Other folks at my company using Cline with the same Claude Sonnet 4 model in Bedrock do have the cache working for them, so this problem isn't just in AWS. @LeanVel I assume AWS has just not yet updated their docs to say that caching is supported with Claude 4.
@nadzinski Same here
@LeanVel I just tried with a clean install and I'm not getting any cache read tokens in Claude 4. Where is that output you copied coming from? Can you s
- Show that it works using a Claude Code request and then use the
/costcommand and paste the text or the screenshot? - Show output of
cat ~/.claude/settings.json - Show output of
claude config get --global env
It'll probably be another few days before AWS or Anthropic responds so I would be SO happy if you helped us all out here! ❤
Same experience here with sonnet 4 on bedrock. Thanks for reporting.
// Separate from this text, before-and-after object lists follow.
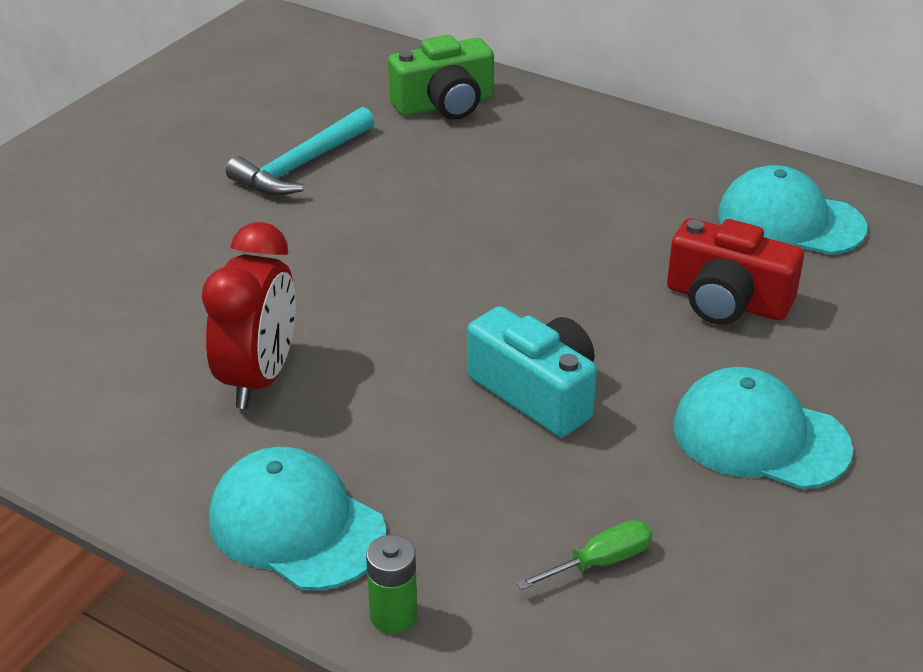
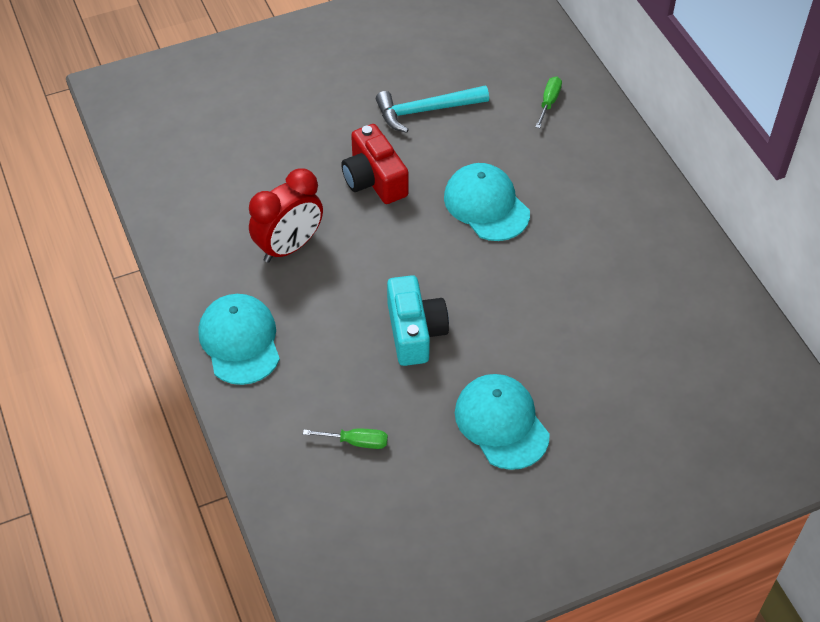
camera: 35 degrees right, 15 degrees up
(393, 615) = (243, 412): green battery -> none
(444, 104) = (549, 102): green camera -> green screwdriver
(726, 301) = (572, 332): red camera -> red camera (374, 179)
(790, 221) = (669, 298): turquoise cap -> turquoise cap (486, 205)

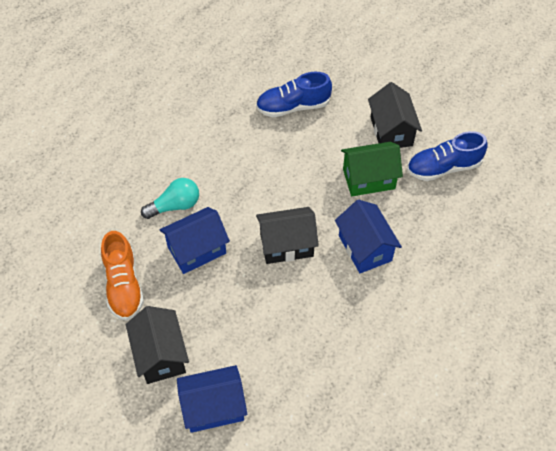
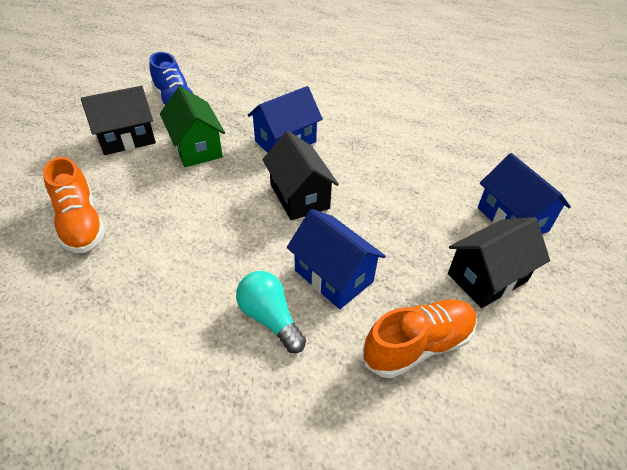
camera: 105 degrees left, 10 degrees down
(293, 107) = (80, 223): blue shoe -> orange shoe

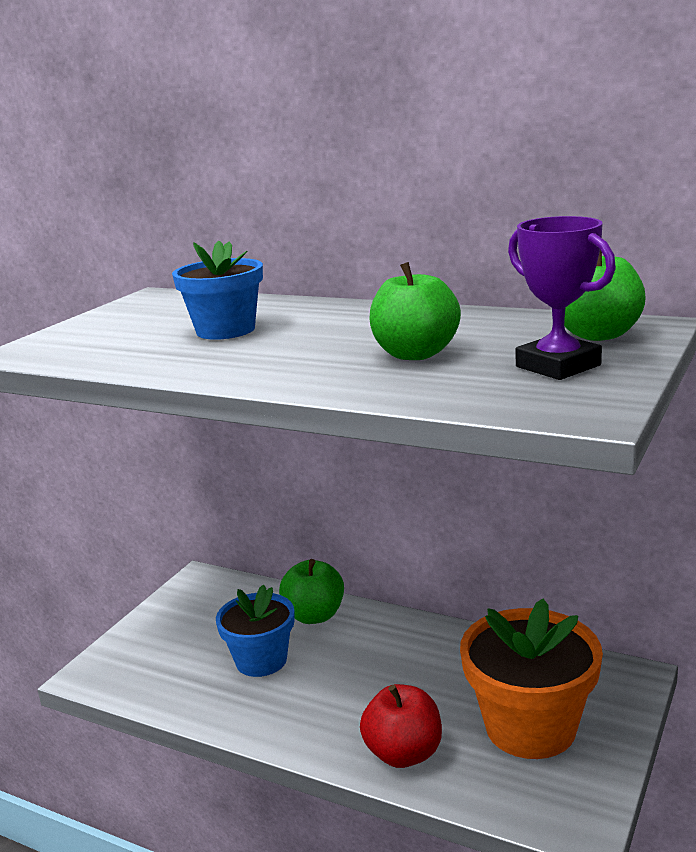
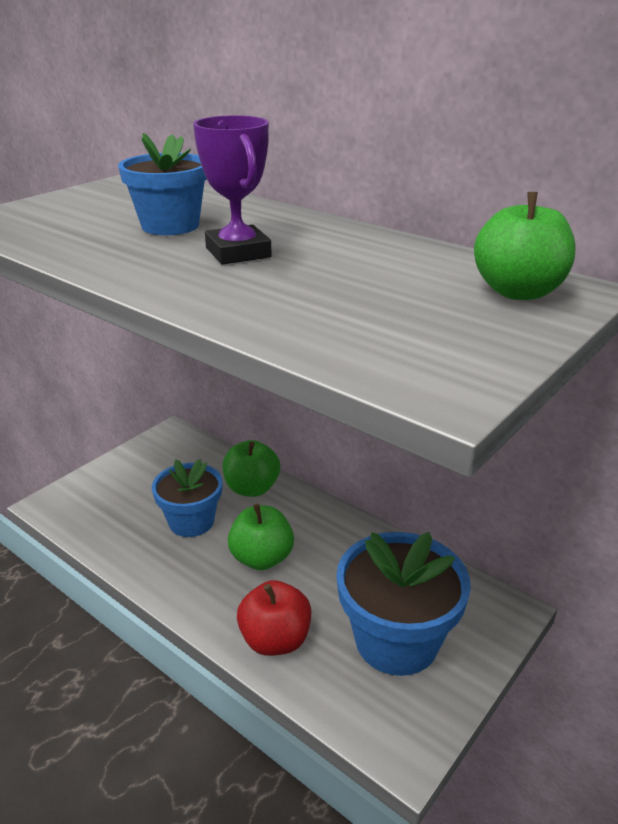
camera: 10 degrees right, 10 degrees up
(415, 354) = (321, 283): green apple -> green apple (262, 558)
(530, 727) = (396, 640): orange flower pot -> blue flower pot
(558, 366) = (452, 324): purple trophy -> purple trophy (238, 252)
Same here. I have created an AWS Support case at the request of our TAM. Will post here if I get any info not already covered above.
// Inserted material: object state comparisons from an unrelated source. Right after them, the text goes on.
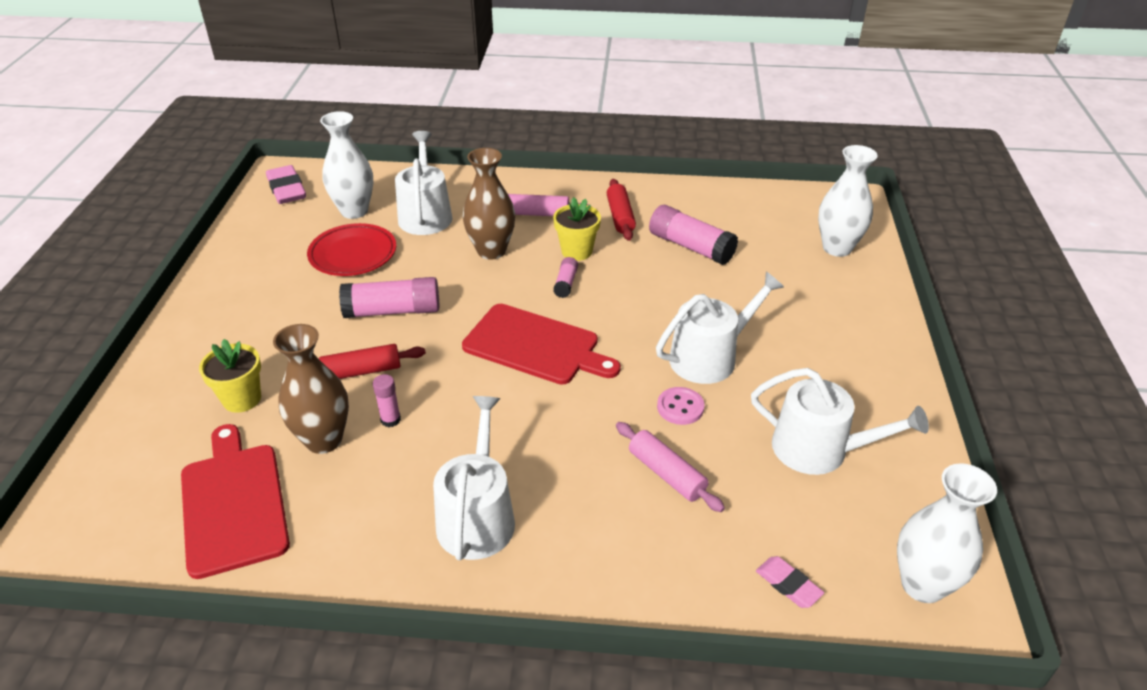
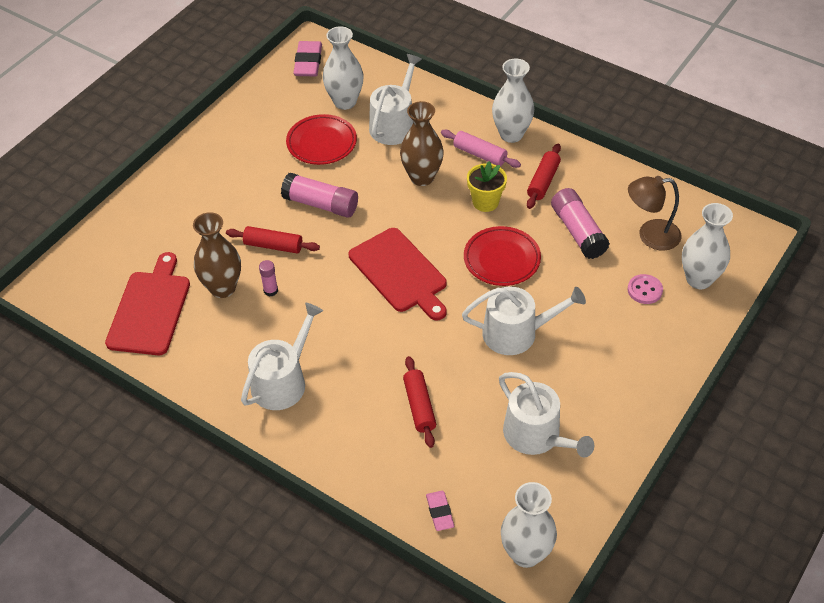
camera: 30 degrees right, 10 degrees up
(242, 399) = (190, 236): yellow flower pot -> none
(556, 188) = (511, 134): none -> white vase
(566, 283) = (457, 228): pink glue stick -> none
(636, 295) = (501, 259): none -> red plate
(667, 474) = (419, 406): pink rolling pin -> red rolling pin
(680, 407) = (465, 363): pink button -> pink button (644, 290)
(760, 228) = (650, 235): none -> brown lamp

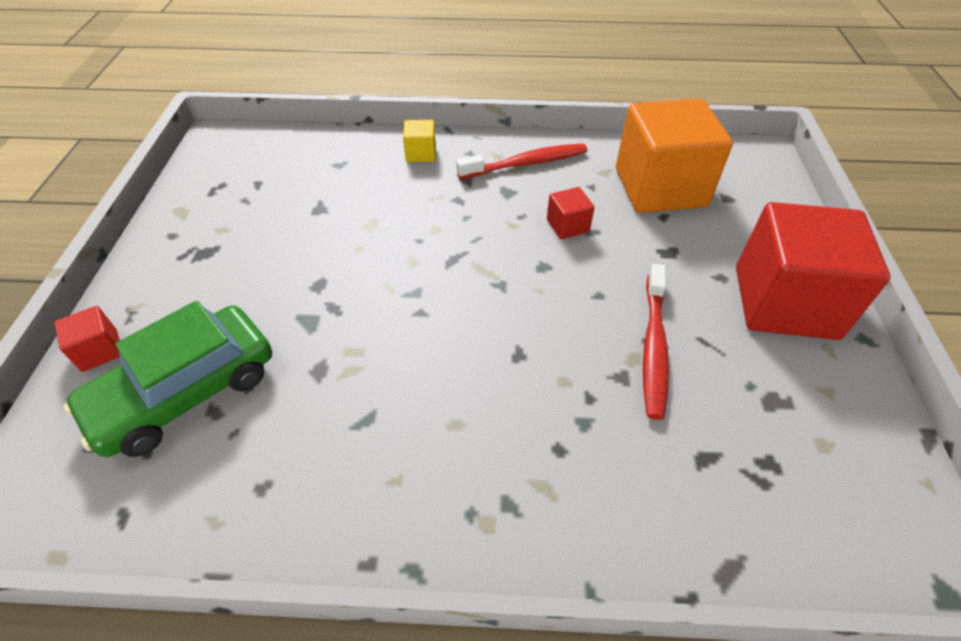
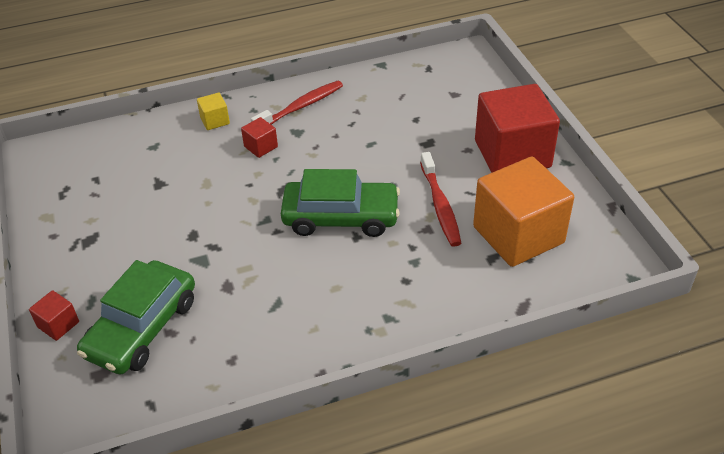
camera: 20 degrees left, 5 degrees down
(510, 320) = (341, 217): none -> green car
(567, 226) = (352, 144): red cube -> red cube (261, 147)
(660, 187) = (405, 99): orange cube -> orange cube (518, 235)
Same here. I have created an AWS Support case at the request of our TAM. Will post here if I get any info not already covered above.
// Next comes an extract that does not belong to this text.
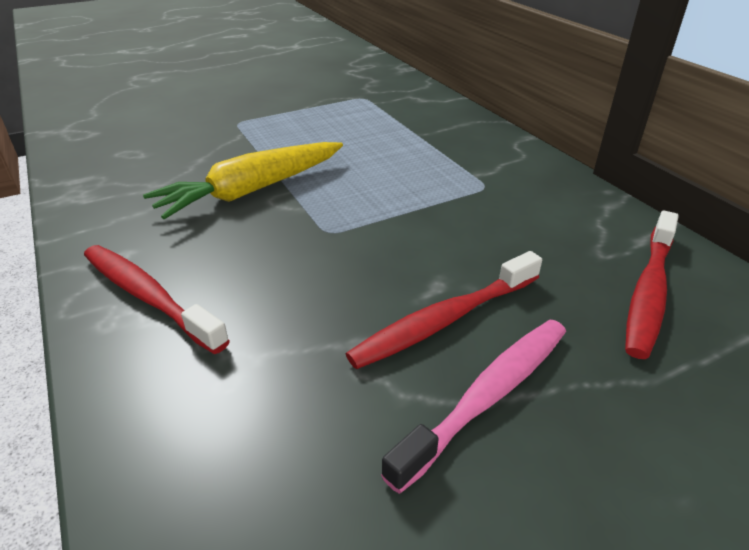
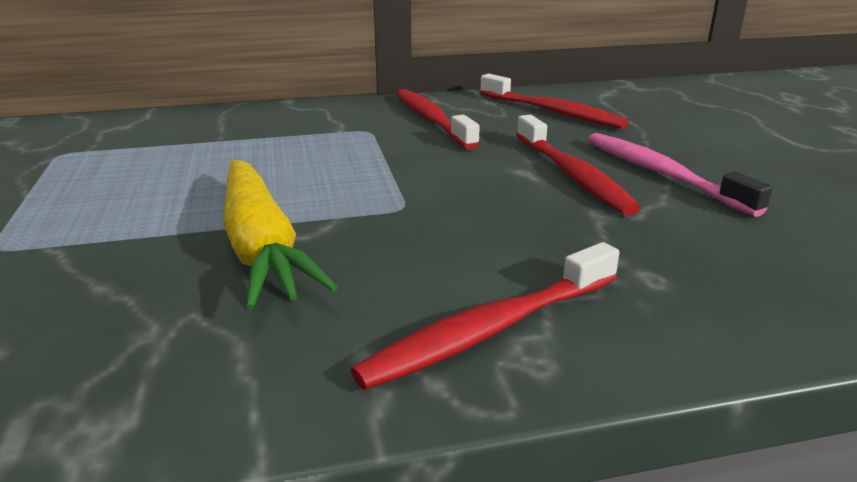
camera: 75 degrees left, 10 degrees down
(541, 213) = (432, 120): none -> red toothbrush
@drobbins-ancile Thanks, doing good work there. Based on @nadzinski saying caching works w/ Cline (and lack of complaints from other coding tools) - looks like this is indeed a Claude Code issue.
It seems that aws bedrock does still not support prompt caching for claude 4.
https://www.ai.moda/amazon-bedrock-models-worker/foundation-models
Looking at this (it's pulling data directly from an AWS API, as AWS docs are often outdated), Bedrock is claiming for anthropic.claude-sonnet-4-20250514-v1:0 and anthropic.claude-opus-4-20250514-v1:0.
@IliaZenkov how are you setting up your env or ~/.claude/settings.json ? I can't even get sonnet 4 to run without an 429 too many tokens error from bedrock.
@marklaczynski same as you if you're seeing 429's. that's exactly what I'm seeing. both for sonnet 4 and opus 4. and I don't think I'm hitting my limits either. You can check the AWS logs in cloudwatch, they have a dashboard by default for bedrock, input/output tokens by model to confirm.
in fact my ~/.claude/settings.json is completely empty. I just set env vars
export CLAUDE_CODE_USE_BEDROCK=1
export DISABLE_PROMPT_CACHING=0
export ANTHROPIC_MODEL='us.anthropic.claude-sonnet-4-20250514-v1:0'
Getting some cache read and hits on Opus 4 now. Still getting throttled but... looks like AWS is cooking ;) Sorry to the Claude Code maintainers! We just REALLY love this tool!
Similar to @IliaZenkov, I'm now seeing cache use with Claude Sonnet 4. 🎉 (Still getting frequent 429s like other folks but the retries usually succeed. Hopefully AWS will add more capacity soon and these will go away...)
It's a mystery to me why caching was working with other tools before but not Claude. Perhaps something about Claude's pattern of api calls exposed a bug which AWS has now fixed? Regardless, this does seem to have been an AWS issue all along.
Thanks again to the Claude maintainers for making such an awesome AI agent! It's great to be able to use it with these new models. ❤
Marking this one as closed, as this doesn't look like an issue with Claude Code. Thanks all for the discussion!
@IliaZenkov re ANTHROPIC_SMALL_FAST_MODEL, this is expected. This model is typically used in scenarios where we do not expect the prefix to repeat in future queries, or the repeated portion is very short. If you're seeing excessive non-cached usage, feel free to open another issue.
this just updated their docs so maybe it is stable now -> https://docs.aws.amazon.com/bedrock/latest/userguide/prompt-caching.html
for me it worked sometimes and some others not. Im using langchains-aws to interface with bedrock to use claude 4
This issue has been automatically locked since it was closed and has not had any activity for 7 days. If you're experiencing a similar issue, please file a new issue and reference this one if it's relevant.